- **JOB ITEM**
With the line containing "# Runsheet Generator" as the final line, restate exactly every line of the data below from the first one onward, and copy no pictures.

- **ENTRIES SUPPLIED**
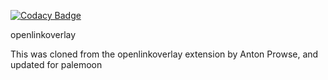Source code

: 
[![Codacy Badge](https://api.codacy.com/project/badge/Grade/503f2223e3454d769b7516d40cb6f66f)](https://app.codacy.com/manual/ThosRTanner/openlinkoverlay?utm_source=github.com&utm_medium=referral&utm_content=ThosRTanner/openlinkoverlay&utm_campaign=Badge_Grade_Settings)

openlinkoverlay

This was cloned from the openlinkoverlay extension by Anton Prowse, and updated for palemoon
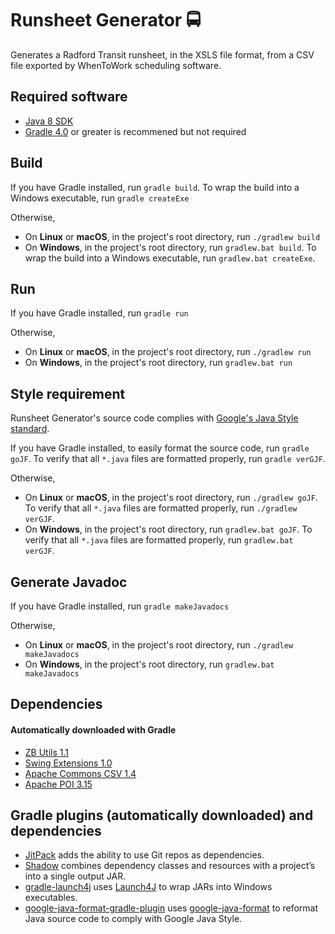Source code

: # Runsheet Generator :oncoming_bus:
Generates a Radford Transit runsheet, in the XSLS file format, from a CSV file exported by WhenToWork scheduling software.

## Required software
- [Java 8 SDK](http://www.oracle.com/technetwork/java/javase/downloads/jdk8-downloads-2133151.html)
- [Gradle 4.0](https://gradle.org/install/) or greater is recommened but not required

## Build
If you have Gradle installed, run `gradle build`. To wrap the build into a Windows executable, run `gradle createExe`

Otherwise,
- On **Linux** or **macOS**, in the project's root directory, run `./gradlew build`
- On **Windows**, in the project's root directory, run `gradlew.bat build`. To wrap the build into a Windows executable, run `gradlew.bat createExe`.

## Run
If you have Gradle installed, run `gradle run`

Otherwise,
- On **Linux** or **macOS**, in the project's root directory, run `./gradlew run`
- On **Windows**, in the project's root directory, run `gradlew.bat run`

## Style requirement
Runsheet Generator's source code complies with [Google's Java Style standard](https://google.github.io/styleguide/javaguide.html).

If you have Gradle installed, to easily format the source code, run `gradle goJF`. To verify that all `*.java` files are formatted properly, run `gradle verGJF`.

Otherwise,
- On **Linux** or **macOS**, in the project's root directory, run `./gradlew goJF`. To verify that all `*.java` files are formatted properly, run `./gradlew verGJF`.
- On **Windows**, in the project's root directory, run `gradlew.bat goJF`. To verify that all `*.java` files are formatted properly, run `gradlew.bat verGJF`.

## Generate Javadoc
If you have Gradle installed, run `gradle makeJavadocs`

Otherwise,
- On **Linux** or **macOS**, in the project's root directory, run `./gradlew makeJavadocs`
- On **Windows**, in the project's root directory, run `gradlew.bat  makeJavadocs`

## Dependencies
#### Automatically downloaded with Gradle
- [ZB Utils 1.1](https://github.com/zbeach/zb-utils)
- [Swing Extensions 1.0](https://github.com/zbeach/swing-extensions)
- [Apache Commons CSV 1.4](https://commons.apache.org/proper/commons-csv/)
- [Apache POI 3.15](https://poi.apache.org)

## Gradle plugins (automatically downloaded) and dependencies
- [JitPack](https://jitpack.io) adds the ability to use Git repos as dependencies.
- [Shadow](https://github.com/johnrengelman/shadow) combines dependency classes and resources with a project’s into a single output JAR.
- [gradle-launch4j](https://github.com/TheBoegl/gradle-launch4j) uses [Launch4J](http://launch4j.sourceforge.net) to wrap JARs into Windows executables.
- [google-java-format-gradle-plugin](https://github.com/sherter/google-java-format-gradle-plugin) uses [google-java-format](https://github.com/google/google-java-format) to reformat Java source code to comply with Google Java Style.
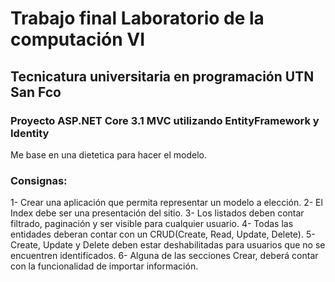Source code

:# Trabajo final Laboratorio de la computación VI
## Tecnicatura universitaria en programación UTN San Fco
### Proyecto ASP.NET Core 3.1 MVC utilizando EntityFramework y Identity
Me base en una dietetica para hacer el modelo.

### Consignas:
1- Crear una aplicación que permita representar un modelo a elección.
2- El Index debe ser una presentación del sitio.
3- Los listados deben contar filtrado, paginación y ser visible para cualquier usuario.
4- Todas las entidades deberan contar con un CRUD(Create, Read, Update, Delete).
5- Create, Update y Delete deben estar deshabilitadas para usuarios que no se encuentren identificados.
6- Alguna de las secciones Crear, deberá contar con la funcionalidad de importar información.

- **RESULT**
Source code

: 
[![Codacy Badge](https://api.codacy.com/project/badge/Grade/503f2223e3454d769b7516d40cb6f66f)](https://app.codacy.com/manual/ThosRTanner/openlinkoverlay?utm_source=github.com&utm_medium=referral&utm_content=ThosRTanner/openlinkoverlay&utm_campaign=Badge_Grade_Settings)

openlinkoverlay

This was cloned from the openlinkoverlay extension by Anton Prowse, and updated for palemoon
Source code

: # Runsheet Generator :oncoming_bus:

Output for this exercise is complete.